The code was as follows:

import java.awt.BorderLayout;
import java.awt.EventQueue;
import java.awt.Font;

import javax.swing.JFrame;
import javax.swing.JLabel;
import javax.swing.JPanel;
import javax.swing.JScrollPane;

public class GroupPanel extends JPanel implements Listener {

    private static final long serialVersionUID = 1L;

    private JPanelSearchAndFilter jPanelSearchAndFilter = new JPanelSearchAndFilter();
    private JPanel jPanelListaOrders = new JPanel();
    private JScrollPane jScrollPaneOrders = new JScrollPane(jPanelListaOrders);

    public GroupPanel() {

        this.setLayout(new BorderLayout());

        this.add(jPanelSearchAndFilter, BorderLayout.NORTH);
        this.add(jScrollPaneOrders, BorderLayout.CENTER);

        jPanelListaOrders.setBackground(new java.awt.Color(254, 254, 254));
        jPanelListaOrders.setLayout(new javax.swing.BoxLayout(jPanelListaOrders, javax.swing.BoxLayout.Y_AXIS));

        jPanelSearchAndFilter.setListener(this);
    }

    public static void main(String[] args) {
        EventQueue.invokeLater(new Runnable() {

            @Override
            public void run() {
                JFrame f = new JFrame("GroupPanel");
                f.setDefaultCloseOperation(JFrame.EXIT_ON_CLOSE);
                f.add(new GroupPanel());
                f.pack();
                f.setLocationRelativeTo(null);
                f.setVisible(true);
            }
        });
    }

    @Override
    public void onEvent(String event) {
        for (int i = 1; i <= 10; i++) {
            JLabel label = new JLabel(event + " " + i);
            label.setFont(new Font("Tahoma", Font.BOLD, 60));
            jPanelListaOrders.add(label);
        }

        revalidate();
    }
}
  • A question, what is the problem of Jframe being static?
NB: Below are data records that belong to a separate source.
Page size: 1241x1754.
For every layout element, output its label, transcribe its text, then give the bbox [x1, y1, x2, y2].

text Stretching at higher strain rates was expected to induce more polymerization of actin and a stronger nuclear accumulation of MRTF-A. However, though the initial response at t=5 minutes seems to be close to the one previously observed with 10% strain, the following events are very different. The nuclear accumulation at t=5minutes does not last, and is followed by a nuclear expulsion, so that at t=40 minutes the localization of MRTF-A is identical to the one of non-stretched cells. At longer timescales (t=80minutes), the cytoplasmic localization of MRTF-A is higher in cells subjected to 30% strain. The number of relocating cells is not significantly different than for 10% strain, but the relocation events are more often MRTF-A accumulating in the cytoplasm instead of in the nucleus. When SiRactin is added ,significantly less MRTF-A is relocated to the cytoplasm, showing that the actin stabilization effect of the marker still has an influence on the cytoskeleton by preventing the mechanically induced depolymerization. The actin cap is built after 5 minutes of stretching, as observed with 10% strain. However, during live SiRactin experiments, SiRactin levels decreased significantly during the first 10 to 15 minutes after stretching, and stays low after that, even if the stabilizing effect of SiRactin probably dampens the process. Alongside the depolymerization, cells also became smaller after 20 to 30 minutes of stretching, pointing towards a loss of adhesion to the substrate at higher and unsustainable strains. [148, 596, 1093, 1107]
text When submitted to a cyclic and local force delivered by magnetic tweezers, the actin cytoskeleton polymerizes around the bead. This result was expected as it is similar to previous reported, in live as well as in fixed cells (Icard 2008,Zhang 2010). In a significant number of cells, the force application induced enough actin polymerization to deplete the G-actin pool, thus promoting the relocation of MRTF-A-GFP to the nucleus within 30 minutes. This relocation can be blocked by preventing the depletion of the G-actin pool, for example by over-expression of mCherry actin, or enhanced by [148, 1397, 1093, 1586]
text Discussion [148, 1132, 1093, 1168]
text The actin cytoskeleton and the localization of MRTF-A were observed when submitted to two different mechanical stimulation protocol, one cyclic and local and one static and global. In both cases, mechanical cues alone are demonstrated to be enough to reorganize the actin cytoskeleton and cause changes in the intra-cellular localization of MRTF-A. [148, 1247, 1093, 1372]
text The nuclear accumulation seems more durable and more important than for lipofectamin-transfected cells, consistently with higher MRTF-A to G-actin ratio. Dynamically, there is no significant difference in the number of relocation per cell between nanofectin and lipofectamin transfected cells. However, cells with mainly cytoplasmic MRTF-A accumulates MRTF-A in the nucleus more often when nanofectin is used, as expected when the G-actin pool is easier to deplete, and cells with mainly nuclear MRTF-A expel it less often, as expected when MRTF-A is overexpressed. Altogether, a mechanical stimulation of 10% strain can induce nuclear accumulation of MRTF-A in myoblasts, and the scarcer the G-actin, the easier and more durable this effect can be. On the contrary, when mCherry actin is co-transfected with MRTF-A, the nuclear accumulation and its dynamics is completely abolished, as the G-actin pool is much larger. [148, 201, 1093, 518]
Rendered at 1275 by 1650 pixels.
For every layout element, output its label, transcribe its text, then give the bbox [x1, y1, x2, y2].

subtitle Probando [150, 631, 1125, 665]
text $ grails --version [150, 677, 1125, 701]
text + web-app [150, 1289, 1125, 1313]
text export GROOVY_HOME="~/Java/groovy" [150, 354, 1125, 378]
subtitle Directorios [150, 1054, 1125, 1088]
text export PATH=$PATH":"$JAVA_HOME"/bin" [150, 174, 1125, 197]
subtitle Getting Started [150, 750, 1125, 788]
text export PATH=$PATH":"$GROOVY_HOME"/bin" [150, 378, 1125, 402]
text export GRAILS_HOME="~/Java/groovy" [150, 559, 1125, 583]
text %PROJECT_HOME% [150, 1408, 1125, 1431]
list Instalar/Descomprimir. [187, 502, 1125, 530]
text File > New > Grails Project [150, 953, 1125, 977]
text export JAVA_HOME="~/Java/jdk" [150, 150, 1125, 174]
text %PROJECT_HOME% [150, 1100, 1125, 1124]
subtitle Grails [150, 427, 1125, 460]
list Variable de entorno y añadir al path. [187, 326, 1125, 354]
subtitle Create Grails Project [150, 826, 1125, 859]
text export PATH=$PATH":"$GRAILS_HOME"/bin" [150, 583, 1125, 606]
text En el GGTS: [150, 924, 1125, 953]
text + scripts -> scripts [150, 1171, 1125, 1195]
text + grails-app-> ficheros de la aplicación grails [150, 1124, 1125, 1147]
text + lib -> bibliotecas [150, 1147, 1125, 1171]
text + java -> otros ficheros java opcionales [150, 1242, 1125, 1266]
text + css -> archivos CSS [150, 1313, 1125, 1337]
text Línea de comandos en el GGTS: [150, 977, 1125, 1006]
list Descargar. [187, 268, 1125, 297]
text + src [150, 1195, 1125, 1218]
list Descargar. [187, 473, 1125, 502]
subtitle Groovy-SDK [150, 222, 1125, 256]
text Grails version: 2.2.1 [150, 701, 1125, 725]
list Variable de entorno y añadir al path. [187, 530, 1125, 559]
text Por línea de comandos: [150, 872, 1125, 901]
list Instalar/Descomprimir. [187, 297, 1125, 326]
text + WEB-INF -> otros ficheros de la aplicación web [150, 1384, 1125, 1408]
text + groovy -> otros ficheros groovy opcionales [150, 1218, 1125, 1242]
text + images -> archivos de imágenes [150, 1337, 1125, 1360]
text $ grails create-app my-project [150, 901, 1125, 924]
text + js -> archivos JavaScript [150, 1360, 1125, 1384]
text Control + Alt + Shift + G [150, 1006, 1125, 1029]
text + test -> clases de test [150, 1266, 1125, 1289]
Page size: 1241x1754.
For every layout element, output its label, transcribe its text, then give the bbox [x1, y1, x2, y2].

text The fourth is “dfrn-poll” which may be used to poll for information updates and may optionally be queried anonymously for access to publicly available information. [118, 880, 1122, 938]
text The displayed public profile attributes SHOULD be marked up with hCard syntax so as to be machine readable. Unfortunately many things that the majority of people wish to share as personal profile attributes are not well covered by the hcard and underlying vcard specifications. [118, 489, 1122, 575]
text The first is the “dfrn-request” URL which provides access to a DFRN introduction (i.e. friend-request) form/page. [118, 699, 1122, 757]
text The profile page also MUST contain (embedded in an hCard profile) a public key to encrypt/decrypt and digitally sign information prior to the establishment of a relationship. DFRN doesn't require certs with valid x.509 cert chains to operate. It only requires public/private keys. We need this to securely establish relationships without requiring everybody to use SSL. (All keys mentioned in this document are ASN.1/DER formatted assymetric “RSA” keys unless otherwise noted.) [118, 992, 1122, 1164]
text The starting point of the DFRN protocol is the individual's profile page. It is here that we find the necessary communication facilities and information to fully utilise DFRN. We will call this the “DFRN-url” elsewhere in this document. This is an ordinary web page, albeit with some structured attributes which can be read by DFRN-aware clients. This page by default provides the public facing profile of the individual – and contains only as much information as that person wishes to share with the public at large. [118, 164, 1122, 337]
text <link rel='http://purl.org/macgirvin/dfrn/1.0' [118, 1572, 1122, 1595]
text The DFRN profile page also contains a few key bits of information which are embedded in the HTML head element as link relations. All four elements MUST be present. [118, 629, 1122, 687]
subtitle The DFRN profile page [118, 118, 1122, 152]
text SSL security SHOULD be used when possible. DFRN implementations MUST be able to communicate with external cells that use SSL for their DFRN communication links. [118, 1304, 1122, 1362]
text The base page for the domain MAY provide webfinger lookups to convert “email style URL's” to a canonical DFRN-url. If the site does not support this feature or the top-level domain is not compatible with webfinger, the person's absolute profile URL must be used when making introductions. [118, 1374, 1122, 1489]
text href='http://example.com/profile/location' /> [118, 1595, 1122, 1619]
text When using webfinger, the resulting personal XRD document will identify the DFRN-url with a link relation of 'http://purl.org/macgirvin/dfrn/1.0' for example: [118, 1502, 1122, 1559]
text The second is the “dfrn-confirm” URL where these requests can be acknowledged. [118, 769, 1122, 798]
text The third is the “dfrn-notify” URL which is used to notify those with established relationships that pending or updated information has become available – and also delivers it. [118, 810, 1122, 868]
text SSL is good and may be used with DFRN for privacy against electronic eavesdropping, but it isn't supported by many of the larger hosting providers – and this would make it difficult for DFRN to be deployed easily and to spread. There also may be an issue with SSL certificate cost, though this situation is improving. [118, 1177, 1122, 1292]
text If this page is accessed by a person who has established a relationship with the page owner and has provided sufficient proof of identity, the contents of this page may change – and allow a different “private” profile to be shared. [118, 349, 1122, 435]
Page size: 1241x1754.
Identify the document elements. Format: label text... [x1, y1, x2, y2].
  • @Piovezan researching here, I realized I was mistaken, it does not leak from the EDT because the jvm already starts automatically inside it when you da setVisible(). But in the future if you are going to add multithreading operations, you may have some problems with listeners, so to avoid problems, it is better to leave everything to the EDT even.